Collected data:

★ ★ ★

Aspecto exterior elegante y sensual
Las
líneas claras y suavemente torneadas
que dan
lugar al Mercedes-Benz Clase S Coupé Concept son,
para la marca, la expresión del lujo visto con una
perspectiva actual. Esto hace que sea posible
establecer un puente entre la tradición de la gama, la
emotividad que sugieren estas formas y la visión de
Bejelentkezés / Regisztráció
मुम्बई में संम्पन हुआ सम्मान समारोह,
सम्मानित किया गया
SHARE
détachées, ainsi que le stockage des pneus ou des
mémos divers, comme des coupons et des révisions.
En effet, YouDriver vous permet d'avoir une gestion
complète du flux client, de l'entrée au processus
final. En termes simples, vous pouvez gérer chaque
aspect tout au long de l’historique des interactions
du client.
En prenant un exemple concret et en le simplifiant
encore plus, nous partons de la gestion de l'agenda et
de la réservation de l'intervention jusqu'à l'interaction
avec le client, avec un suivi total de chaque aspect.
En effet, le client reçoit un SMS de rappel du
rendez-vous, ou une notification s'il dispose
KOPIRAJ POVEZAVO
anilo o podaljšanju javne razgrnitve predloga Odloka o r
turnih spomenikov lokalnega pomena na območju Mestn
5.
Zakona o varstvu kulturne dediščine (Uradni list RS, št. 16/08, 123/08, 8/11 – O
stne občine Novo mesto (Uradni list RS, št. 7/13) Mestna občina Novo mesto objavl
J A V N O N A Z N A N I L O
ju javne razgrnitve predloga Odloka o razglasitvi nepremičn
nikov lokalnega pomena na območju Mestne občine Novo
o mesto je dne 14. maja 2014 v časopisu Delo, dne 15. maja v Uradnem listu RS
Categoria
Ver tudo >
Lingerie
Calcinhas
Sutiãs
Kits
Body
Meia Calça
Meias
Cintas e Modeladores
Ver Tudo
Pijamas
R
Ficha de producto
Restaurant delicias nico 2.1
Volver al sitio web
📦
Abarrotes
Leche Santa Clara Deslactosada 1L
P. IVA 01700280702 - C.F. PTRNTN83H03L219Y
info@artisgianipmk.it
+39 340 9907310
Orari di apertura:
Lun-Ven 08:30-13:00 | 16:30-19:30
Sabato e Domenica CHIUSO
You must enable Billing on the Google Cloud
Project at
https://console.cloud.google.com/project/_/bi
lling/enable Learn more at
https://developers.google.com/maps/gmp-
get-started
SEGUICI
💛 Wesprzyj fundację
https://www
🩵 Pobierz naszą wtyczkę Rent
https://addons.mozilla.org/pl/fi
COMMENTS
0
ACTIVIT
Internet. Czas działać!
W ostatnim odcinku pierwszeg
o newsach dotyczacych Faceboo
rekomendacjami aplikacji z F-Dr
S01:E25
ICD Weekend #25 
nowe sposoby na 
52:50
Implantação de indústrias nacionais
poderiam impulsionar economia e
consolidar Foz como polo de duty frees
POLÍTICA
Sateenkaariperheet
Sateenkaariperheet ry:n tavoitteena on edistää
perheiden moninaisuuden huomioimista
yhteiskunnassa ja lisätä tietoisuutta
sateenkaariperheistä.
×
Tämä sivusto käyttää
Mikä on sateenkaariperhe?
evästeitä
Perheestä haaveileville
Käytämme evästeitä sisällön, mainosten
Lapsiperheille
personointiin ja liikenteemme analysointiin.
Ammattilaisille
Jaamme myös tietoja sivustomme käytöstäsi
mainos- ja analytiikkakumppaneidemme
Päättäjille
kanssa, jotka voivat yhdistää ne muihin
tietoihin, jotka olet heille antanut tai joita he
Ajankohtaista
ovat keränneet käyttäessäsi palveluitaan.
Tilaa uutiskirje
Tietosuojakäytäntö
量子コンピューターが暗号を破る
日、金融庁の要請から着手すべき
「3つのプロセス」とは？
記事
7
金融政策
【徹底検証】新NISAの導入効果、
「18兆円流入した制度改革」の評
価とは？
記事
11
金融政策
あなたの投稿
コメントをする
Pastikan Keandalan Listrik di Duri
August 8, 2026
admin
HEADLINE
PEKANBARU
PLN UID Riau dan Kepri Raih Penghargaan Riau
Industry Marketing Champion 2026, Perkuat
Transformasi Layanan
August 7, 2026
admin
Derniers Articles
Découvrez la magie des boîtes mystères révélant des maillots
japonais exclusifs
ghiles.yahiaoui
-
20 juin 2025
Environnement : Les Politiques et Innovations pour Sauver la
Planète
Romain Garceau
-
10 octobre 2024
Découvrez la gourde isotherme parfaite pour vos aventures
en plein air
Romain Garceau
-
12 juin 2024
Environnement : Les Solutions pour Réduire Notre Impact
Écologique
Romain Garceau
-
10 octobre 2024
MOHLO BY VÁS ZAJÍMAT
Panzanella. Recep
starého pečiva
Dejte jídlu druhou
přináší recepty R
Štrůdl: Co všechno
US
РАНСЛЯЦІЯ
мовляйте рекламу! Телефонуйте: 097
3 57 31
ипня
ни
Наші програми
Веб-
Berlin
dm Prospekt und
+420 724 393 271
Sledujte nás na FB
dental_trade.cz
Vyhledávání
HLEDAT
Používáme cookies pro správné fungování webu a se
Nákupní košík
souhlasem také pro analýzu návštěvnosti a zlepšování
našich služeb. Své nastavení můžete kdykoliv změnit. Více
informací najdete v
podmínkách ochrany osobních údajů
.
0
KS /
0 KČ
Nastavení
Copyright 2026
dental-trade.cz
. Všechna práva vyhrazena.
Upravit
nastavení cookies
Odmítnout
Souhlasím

★ ★ ★

## [Exercise goal]
Nothing is to be left out; every record above must be repeated exactly.

## [Output for this task]
Aspecto exterior elegante y sensual
Las
líneas claras y suavemente torneadas
que dan
lugar al Mercedes-Benz Clase S Coupé Concept son,
para la marca, la expresión del lujo visto con una
perspectiva actual. Esto hace que sea posible
establecer un puente entre la tradición de la gama, la
emotividad que sugieren estas formas y la visión de
Bejelentkezés / Regisztráció
मुम्बई में संम्पन हुआ सम्मान समारोह,
सम्मानित किया गया
SHARE
détachées, ainsi que le stockage des pneus ou des
mémos divers, comme des coupons et des révisions.
En effet, YouDriver vous permet d'avoir une gestion
complète du flux client, de l'entrée au processus
final. En termes simples, vous pouvez gérer chaque
aspect tout au long de l’historique des interactions
du client.
En prenant un exemple concret et en le simplifiant
encore plus, nous partons de la gestion de l'agenda et
de la réservation de l'intervention jusqu'à l'interaction
avec le client, avec un suivi total de chaque aspect.
En effet, le client reçoit un SMS de rappel du
rendez-vous, ou une notification s'il dispose
KOPIRAJ POVEZAVO
anilo o podaljšanju javne razgrnitve predloga Odloka o r
turnih spomenikov lokalnega pomena na območju Mestn
5.
Zakona o varstvu kulturne dediščine (Uradni list RS, št. 16/08, 123/08, 8/11 – O
stne občine Novo mesto (Uradni list RS, št. 7/13) Mestna občina Novo mesto objavl
J A V N O N A Z N A N I L O
ju javne razgrnitve predloga Odloka o razglasitvi nepremičn
nikov lokalnega pomena na območju Mestne občine Novo
o mesto je dne 14. maja 2014 v časopisu Delo, dne 15. maja v Uradnem listu RS
Categoria
Ver tudo >
Lingerie
Calcinhas
Sutiãs
Kits
Body
Meia Calça
Meias
Cintas e Modeladores
Ver Tudo
Pijamas
R
Ficha de producto
Restaurant delicias nico 2.1
Volver al sitio web
📦
Abarrotes
Leche Santa Clara Deslactosada 1L
P. IVA 01700280702 - C.F. PTRNTN83H03L219Y
info@artisgianipmk.it
+39 340 9907310
Orari di apertura:
Lun-Ven 08:30-13:00 | 16:30-19:30
Sabato e Domenica CHIUSO
You must enable Billing on the Google Cloud
Project at
https://console.cloud.google.com/project/_/bi
lling/enable Learn more at
https://developers.google.com/maps/gmp-
get-started
SEGUICI
💛 Wesprzyj fundację
https://www
🩵 Pobierz naszą wtyczkę Rent
https://addons.mozilla.org/pl/fi
COMMENTS
0
ACTIVIT
Internet. Czas działać!
W ostatnim odcinku pierwszeg
o newsach dotyczacych Faceboo
rekomendacjami aplikacji z F-Dr
S01:E25
ICD Weekend #25 
nowe sposoby na 
52:50
Implantação de indústrias nacionais
poderiam impulsionar economia e
consolidar Foz como polo de duty frees
POLÍTICA
Sateenkaariperheet
Sateenkaariperheet ry:n tavoitteena on edistää
perheiden moninaisuuden huomioimista
yhteiskunnassa ja lisätä tietoisuutta
sateenkaariperheistä.
×
Tämä sivusto käyttää
Mikä on sateenkaariperhe?
evästeitä
Perheestä haaveileville
Käytämme evästeitä sisällön, mainosten
Lapsiperheille
personointiin ja liikenteemme analysointiin.
Ammattilaisille
Jaamme myös tietoja sivustomme käytöstäsi
mainos- ja analytiikkakumppaneidemme
Päättäjille
kanssa, jotka voivat yhdistää ne muihin
tietoihin, jotka olet heille antanut tai joita he
Ajankohtaista
ovat keränneet käyttäessäsi palveluitaan.
Tilaa uutiskirje
Tietosuojakäytäntö
量子コンピューターが暗号を破る
日、金融庁の要請から着手すべき
「3つのプロセス」とは？
記事
7
金融政策
【徹底検証】新NISAの導入効果、
「18兆円流入した制度改革」の評
価とは？
記事
11
金融政策
あなたの投稿
コメントをする
Pastikan Keandalan Listrik di Duri
August 8, 2026
admin
HEADLINE
PEKANBARU
PLN UID Riau dan Kepri Raih Penghargaan Riau
Industry Marketing Champion 2026, Perkuat
Transformasi Layanan
August 7, 2026
admin
Derniers Articles
Découvrez la magie des boîtes mystères révélant des maillots
japonais exclusifs
ghiles.yahiaoui
-
20 juin 2025
Environnement : Les Politiques et Innovations pour Sauver la
Planète
Romain Garceau
-
10 octobre 2024
Découvrez la gourde isotherme parfaite pour vos aventures
en plein air
Romain Garceau
-
12 juin 2024
Environnement : Les Solutions pour Réduire Notre Impact
Écologique
Romain Garceau
-
10 octobre 2024
MOHLO BY VÁS ZAJÍMAT
Panzanella. Recep
starého pečiva
Dejte jídlu druhou
přináší recepty R
Štrůdl: Co všechno
US
РАНСЛЯЦІЯ
мовляйте рекламу! Телефонуйте: 097
3 57 31
ипня
ни
Наші програми
Веб-
Berlin
dm Prospekt und
+420 724 393 271
Sledujte nás na FB
dental_trade.cz
Vyhledávání
HLEDAT
Používáme cookies pro správné fungování webu a se
Nákupní košík
souhlasem také pro analýzu návštěvnosti a zlepšování
našich služeb. Své nastavení můžete kdykoliv změnit. Více
informací najdete v
podmínkách ochrany osobních údajů
.
0
KS /
0 KČ
Nastavení
Copyright 2026
dental-trade.cz
. Všechna práva vyhrazena.
Upravit
nastavení cookies
Odmítnout
Souhlasím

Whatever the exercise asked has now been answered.